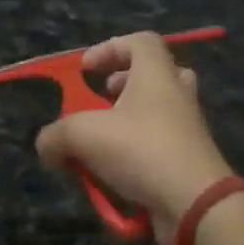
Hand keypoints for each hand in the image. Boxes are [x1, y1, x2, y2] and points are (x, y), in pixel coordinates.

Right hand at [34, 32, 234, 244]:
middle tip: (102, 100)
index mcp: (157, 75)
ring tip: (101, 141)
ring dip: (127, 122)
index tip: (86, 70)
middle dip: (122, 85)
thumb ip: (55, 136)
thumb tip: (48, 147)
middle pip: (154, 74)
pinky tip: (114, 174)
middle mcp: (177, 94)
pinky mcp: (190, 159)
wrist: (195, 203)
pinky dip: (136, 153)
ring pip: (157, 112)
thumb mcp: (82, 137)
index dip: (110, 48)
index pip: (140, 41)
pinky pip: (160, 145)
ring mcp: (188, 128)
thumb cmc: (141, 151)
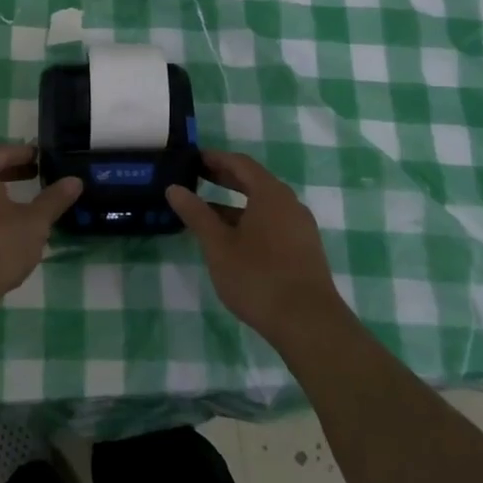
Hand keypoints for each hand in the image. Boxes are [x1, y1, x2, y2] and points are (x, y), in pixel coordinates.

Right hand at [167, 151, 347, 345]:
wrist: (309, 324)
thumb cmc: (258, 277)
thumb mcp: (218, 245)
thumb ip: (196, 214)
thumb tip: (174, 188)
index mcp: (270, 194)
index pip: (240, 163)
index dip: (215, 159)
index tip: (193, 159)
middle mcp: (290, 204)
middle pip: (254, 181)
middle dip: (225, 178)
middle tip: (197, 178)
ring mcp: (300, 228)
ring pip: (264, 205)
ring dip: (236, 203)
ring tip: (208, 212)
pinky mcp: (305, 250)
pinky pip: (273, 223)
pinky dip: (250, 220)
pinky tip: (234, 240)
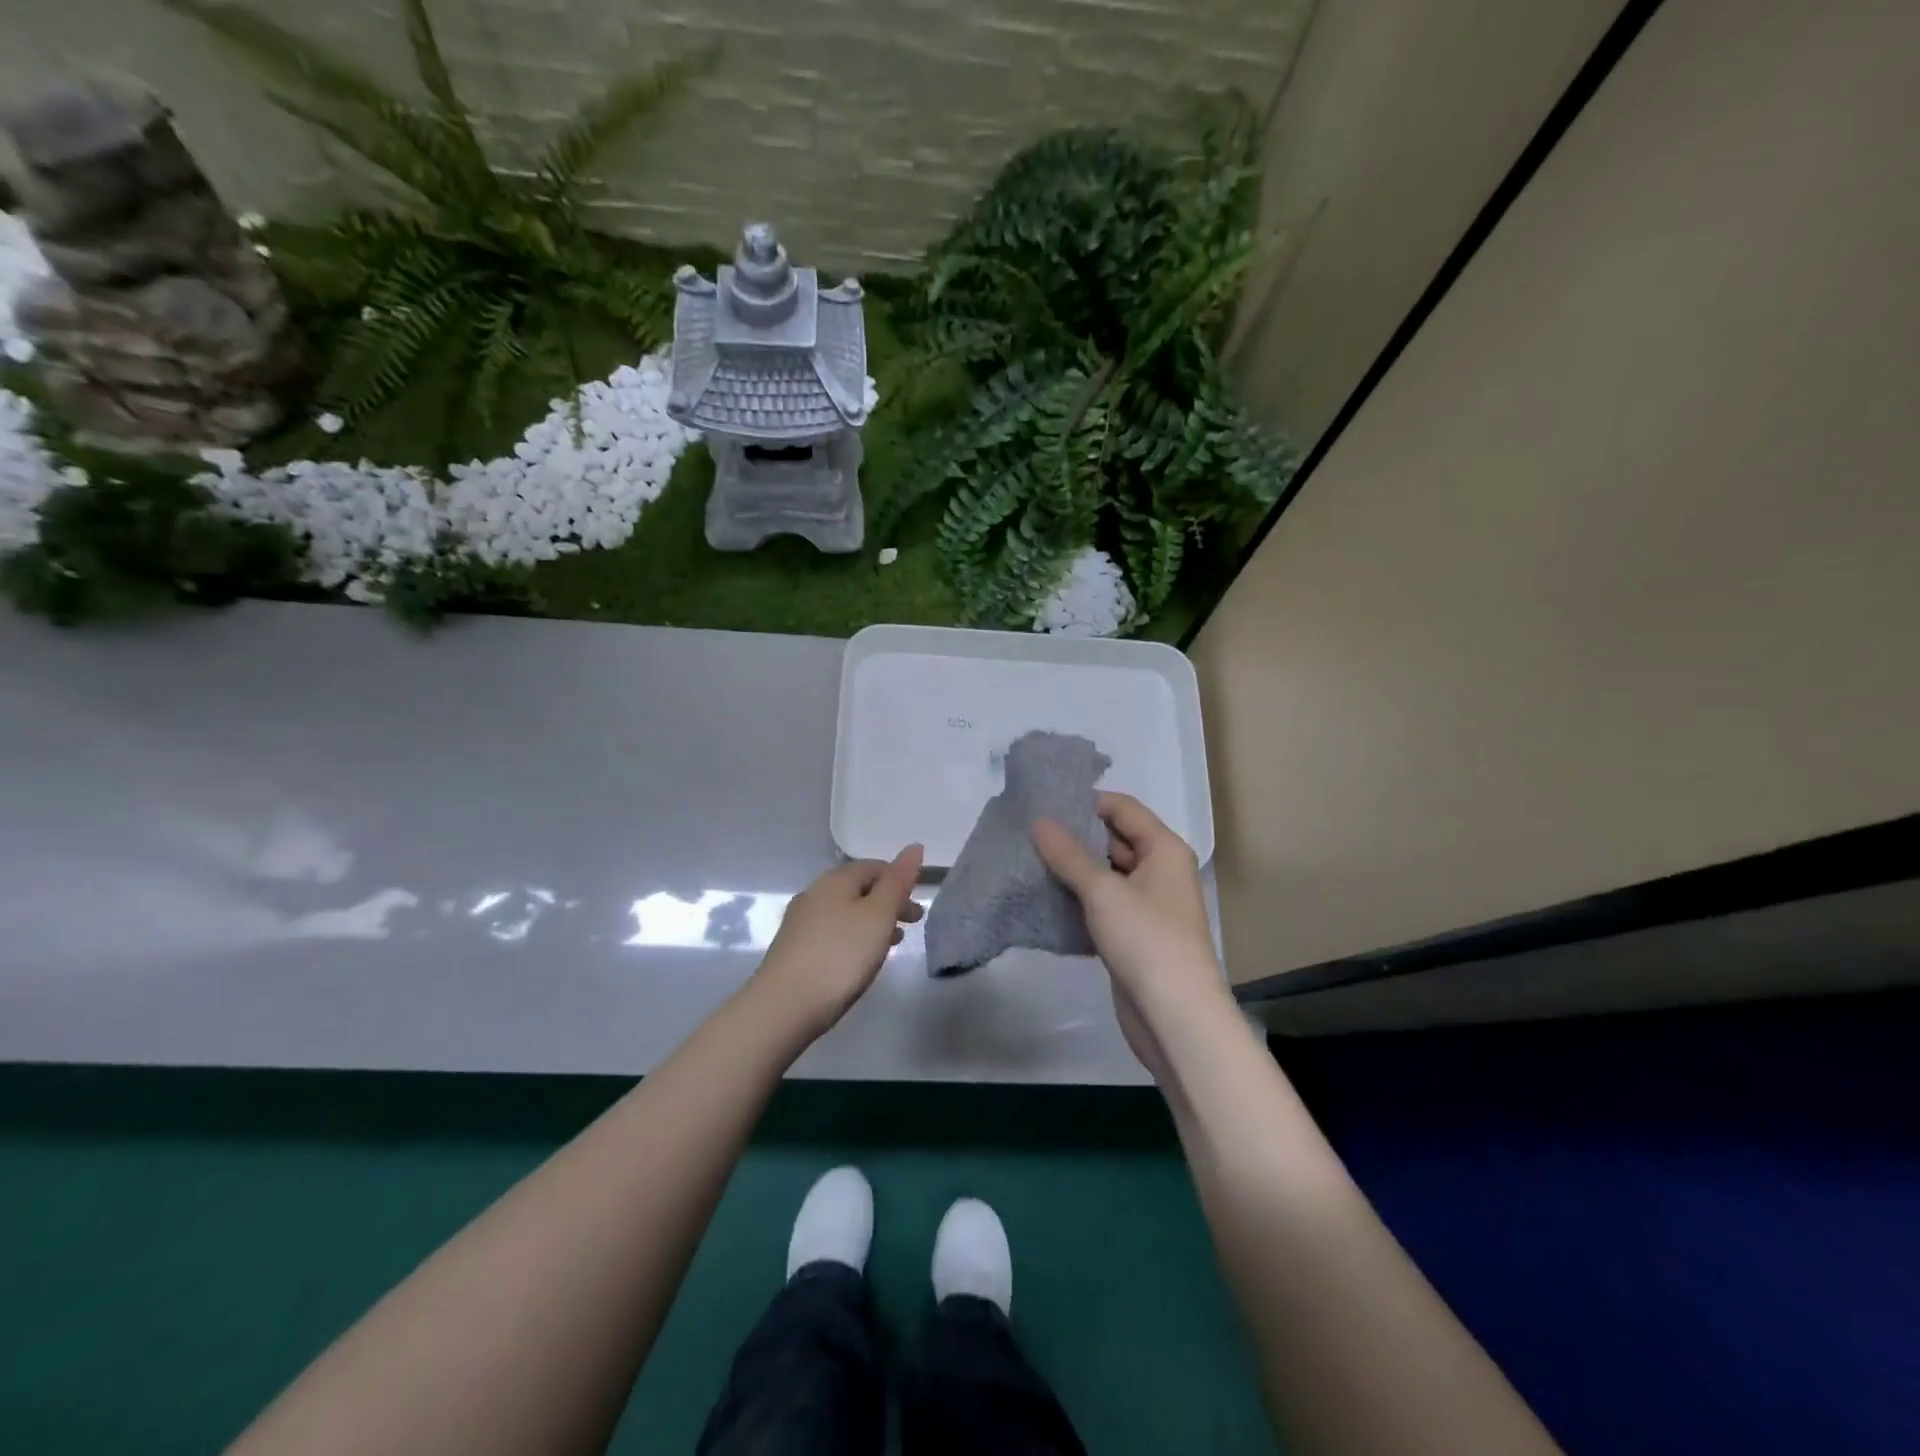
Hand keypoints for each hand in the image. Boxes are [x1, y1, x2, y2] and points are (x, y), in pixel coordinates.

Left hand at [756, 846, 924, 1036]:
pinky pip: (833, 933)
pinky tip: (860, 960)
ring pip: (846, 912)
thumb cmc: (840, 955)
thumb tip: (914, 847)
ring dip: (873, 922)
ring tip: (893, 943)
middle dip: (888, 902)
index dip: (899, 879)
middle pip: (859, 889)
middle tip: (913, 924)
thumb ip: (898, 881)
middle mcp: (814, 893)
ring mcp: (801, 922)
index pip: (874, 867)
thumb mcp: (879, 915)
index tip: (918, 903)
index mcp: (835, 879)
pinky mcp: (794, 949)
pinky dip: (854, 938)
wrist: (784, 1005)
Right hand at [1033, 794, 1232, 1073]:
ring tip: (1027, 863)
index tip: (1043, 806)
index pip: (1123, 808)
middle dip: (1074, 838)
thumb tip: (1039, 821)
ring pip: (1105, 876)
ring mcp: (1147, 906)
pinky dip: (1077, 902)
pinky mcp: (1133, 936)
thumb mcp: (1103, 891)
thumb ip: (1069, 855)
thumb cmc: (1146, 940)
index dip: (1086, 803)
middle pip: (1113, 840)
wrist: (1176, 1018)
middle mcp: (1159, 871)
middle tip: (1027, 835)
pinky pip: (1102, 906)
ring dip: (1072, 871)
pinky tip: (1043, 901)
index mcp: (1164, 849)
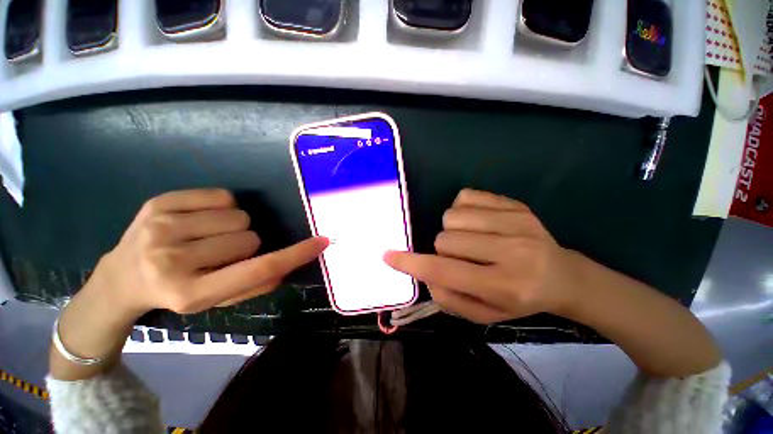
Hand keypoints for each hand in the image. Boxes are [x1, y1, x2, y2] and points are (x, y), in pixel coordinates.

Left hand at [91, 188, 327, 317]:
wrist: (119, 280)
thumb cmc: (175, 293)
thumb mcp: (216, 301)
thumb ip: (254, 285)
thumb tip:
·····
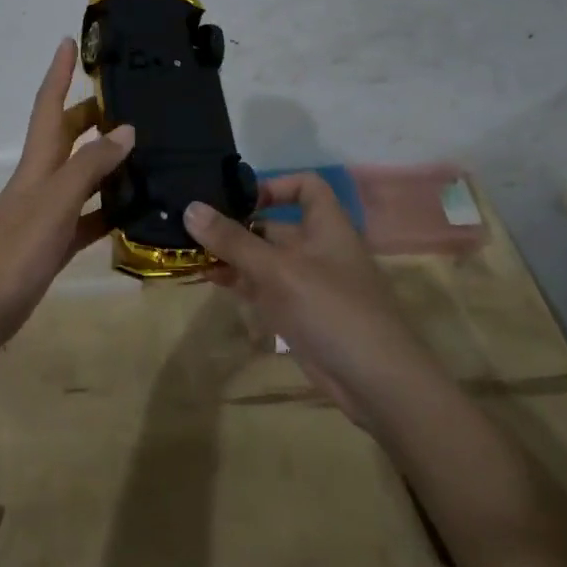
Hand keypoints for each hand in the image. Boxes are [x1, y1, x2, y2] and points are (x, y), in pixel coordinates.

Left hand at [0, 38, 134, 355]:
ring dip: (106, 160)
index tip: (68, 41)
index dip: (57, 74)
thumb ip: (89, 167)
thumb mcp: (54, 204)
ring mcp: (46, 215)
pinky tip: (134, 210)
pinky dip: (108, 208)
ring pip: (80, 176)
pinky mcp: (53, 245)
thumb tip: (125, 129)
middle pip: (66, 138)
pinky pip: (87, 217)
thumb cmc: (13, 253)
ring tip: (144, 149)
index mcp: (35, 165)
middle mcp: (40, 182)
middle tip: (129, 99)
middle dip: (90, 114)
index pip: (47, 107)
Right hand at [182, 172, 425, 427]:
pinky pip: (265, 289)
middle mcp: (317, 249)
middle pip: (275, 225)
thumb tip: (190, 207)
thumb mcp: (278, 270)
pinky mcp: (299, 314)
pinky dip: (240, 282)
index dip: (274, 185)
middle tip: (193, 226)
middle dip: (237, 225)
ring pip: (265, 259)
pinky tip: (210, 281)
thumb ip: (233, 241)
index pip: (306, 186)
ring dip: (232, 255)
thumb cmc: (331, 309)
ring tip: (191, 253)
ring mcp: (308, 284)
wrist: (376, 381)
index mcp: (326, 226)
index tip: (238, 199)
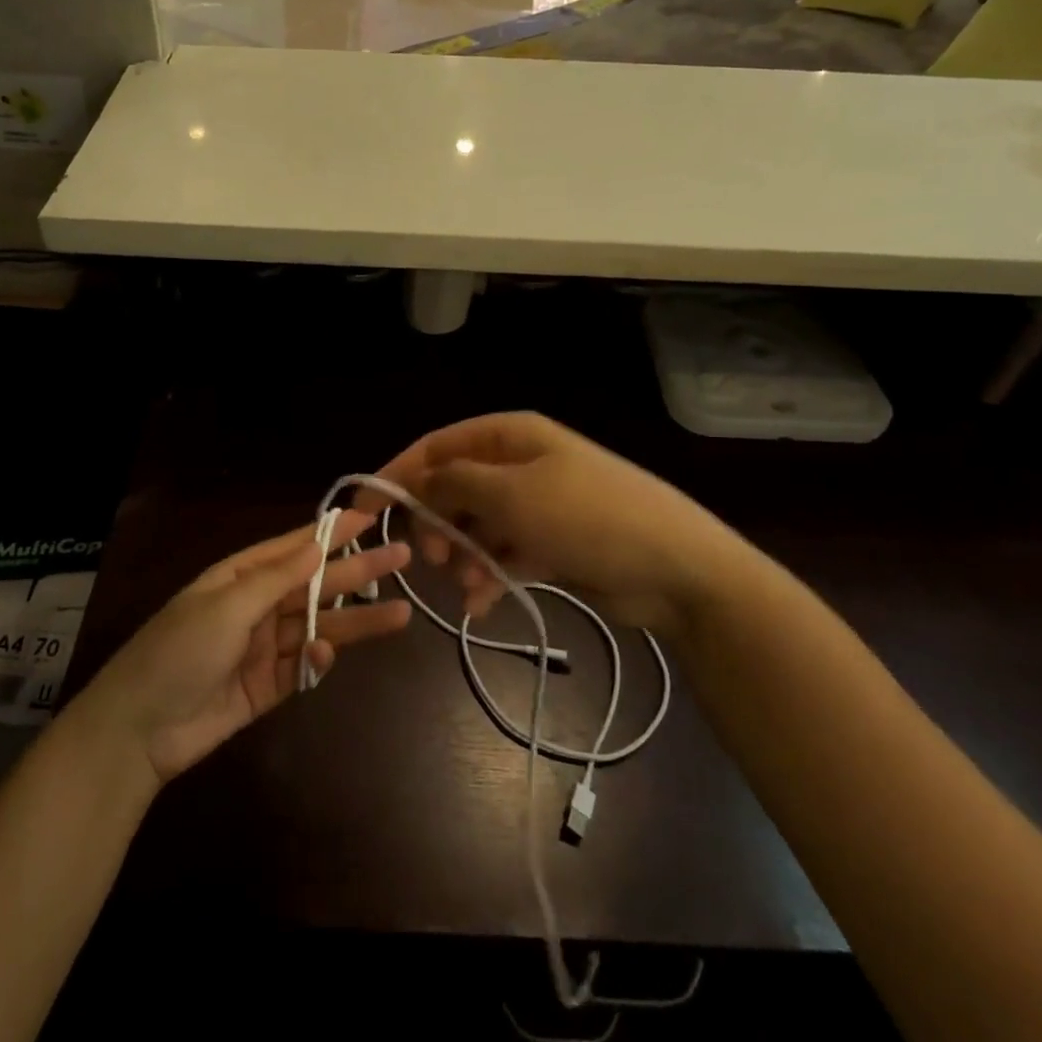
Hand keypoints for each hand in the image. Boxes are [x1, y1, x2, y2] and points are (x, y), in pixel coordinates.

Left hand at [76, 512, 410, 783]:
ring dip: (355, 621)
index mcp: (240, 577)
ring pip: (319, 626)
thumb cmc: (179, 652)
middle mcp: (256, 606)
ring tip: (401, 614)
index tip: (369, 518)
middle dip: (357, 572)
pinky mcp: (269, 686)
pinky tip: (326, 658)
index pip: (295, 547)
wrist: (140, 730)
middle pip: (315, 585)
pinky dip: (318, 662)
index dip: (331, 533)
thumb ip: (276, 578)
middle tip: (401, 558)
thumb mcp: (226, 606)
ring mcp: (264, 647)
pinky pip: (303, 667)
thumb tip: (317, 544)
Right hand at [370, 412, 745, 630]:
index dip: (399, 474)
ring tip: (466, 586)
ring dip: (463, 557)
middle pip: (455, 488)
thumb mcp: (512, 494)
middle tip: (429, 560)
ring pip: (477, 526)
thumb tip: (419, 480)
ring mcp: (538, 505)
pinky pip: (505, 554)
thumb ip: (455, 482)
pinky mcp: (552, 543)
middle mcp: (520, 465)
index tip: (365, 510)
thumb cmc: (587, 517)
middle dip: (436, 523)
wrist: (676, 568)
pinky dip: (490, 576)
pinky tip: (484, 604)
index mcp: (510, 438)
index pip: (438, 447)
·····
Work task. Pull out all lines in the data above that include "wrist".

Response area.
wrist: (195, 203)
wrist: (309, 324)
wrist: (784, 1005)
wrist: (1176, 1018)
wrist: (119, 280)
wrist: (376, 381)
wrist: (140, 730)
wrist: (676, 568)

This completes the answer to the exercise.